-------- DATA RECORDS
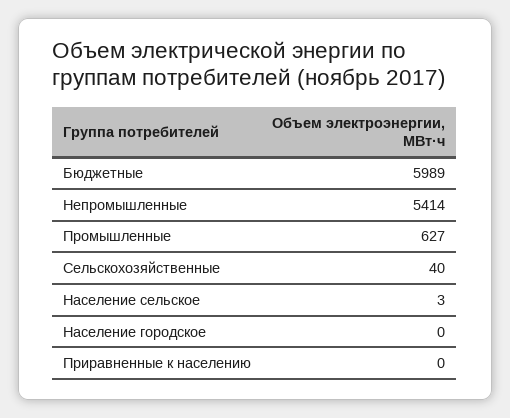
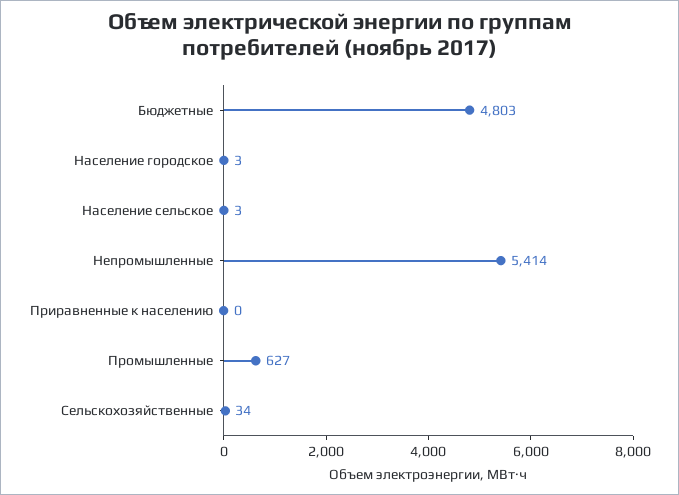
  {
-   "Бюджетные": 5989,
+   "Бюджетные": 4803,
    "Непромышленные": 5414,
    "Промышленные": 627,
-   "Сельскохозяйственные": 40,
+   "Сельскохозяйственные": 34,
    "Население сельское": 3,
-   "Население городское": 0,
+   "Население городское": 3,
    "Приравненные к населению": 0
  }

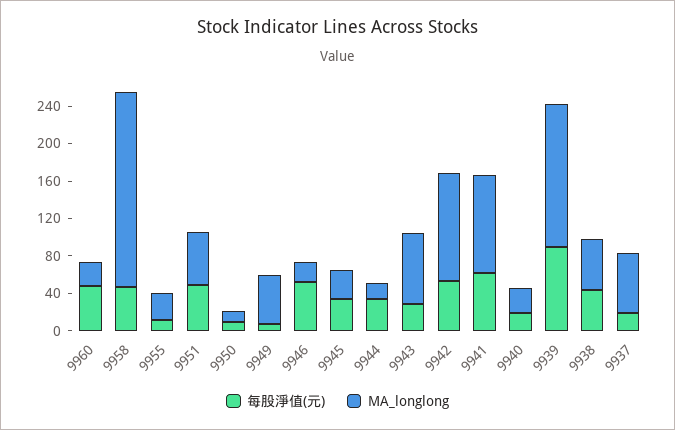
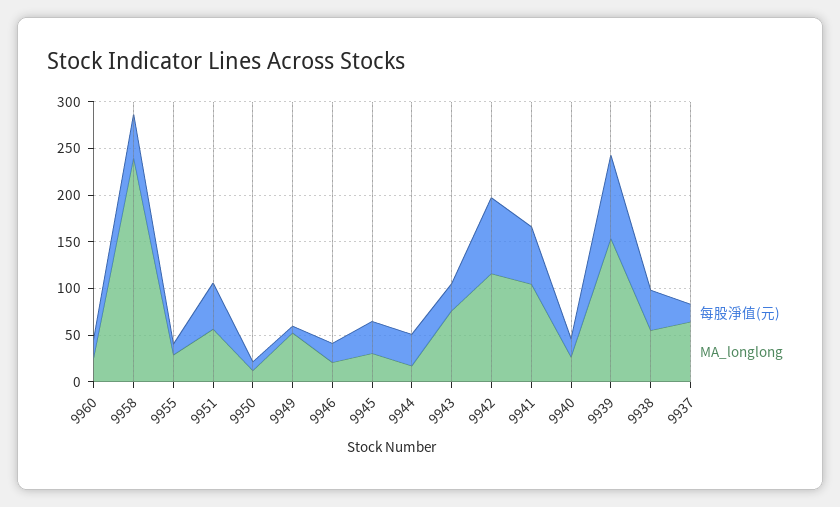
  {
    "每股淨值(元)": {
-     "9960": 50,
+     "9960": 20,
      "9958": 50,
      "9955": 10,
      "9951": 50,
      "9950": 10,
      "9949": 10,
-     "9946": 50,
+     "9946": 20,
      "9945": 30,
      "9944": 30,
      "9943": 30,
-     "9942": 50,
+     "9942": 80,
      "9941": 60,
      "9940": 20,
      "9939": 90,
      "9938": 40,
      "9937": 20
    },
    "MA_longlong": {
      "9960": 20,
-     "9958": 210,
+     "9958": 240,
      "9955": 30,
      "9951": 60,
      "9950": 10,
      "9949": 50,
      "9946": 20,
      "9945": 30,
      "9944": 20,
      "9943": 80,
      "9942": 120,
      "9941": 100,
      "9940": 30,
      "9939": 150,
      "9938": 50,
      "9937": 60
    }
  }

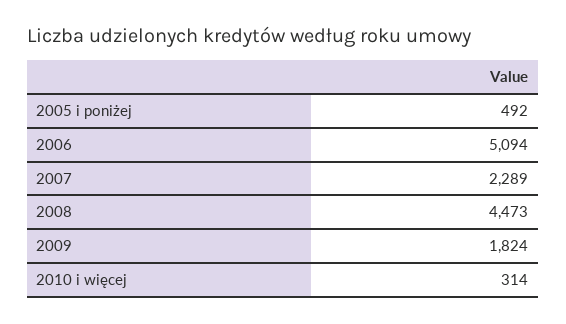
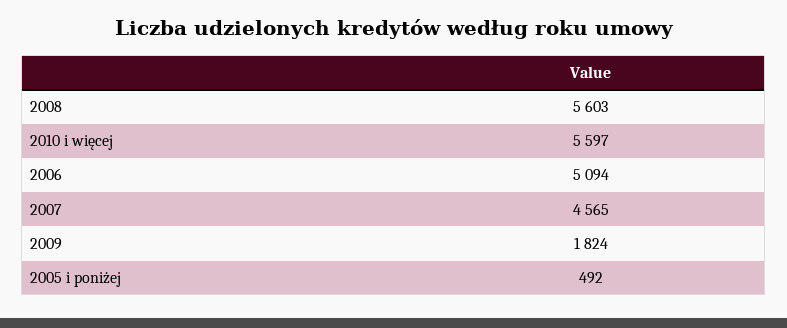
  {
    "2005 i poniżej": 492,
    "2006": 5094,
-   "2007": 2289,
+   "2007": 4565,
-   "2008": 4473,
+   "2008": 5603,
    "2009": 1824,
-   "2010 i więcej": 314
+   "2010 i więcej": 5597
  }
----------------
### HOW TO COMPLETE THIS TASK
Looking at the entries, work out how many lines hold the word "городское". Give the number and nothing else.

### EXERCISE RESULT
2